» **What the exercise asks**
Check each line of the entries. Copy the ones that contain the string "сливками".

[Input material — start]

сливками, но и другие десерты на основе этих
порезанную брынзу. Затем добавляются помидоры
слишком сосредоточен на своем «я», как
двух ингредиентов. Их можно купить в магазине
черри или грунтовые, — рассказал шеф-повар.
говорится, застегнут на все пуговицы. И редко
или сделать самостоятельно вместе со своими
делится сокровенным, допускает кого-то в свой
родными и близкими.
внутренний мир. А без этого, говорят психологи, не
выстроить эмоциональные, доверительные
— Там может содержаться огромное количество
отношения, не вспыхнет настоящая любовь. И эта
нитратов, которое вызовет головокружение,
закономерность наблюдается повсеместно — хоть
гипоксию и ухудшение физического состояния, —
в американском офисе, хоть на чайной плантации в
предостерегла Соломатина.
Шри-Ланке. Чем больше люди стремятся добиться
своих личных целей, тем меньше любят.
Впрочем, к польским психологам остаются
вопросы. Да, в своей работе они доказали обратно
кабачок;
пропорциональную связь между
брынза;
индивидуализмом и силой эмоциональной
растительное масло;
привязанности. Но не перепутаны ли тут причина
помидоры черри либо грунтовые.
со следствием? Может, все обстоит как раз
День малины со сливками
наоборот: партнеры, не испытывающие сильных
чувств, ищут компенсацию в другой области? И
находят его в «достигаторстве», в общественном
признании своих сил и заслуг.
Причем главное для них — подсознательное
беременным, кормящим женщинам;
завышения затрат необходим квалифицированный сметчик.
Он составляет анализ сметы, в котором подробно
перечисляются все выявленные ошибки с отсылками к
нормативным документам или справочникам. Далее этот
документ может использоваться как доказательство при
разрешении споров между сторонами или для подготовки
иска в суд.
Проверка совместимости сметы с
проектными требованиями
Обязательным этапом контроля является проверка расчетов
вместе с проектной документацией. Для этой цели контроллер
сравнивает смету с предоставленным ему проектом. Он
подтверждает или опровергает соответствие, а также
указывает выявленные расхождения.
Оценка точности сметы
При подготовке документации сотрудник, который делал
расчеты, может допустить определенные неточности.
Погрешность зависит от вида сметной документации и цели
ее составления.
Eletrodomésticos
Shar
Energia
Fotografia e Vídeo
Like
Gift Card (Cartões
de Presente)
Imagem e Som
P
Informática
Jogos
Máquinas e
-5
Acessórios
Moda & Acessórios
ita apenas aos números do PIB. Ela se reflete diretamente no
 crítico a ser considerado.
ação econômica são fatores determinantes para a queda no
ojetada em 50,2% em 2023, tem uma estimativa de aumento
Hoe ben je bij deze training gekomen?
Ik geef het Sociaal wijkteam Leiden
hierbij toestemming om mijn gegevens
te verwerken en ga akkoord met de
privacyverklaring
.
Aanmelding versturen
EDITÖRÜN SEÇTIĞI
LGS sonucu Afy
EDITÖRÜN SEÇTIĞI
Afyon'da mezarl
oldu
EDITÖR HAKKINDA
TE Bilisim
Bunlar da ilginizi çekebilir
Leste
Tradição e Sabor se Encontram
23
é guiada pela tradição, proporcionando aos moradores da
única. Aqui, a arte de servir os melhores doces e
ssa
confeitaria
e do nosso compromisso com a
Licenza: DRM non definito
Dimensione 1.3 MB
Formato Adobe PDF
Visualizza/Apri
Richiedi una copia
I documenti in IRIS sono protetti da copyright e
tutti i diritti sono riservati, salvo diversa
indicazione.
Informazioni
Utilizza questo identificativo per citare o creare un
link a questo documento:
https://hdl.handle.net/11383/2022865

[Input material — finish]

» **Solution to this problem**
сливками, но и другие десерты на основе этих
День малины со сливками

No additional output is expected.